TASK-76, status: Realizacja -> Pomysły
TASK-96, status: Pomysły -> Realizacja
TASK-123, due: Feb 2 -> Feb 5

...

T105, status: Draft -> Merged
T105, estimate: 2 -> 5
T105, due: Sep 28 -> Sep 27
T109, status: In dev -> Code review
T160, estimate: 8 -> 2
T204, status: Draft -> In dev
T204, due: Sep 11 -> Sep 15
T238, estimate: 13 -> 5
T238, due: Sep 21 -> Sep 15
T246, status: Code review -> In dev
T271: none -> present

_Problem_
Collect every line above that contains the word "Draft".

_Output for this task_
T105, status: Draft -> Merged
T204, status: Draft -> In dev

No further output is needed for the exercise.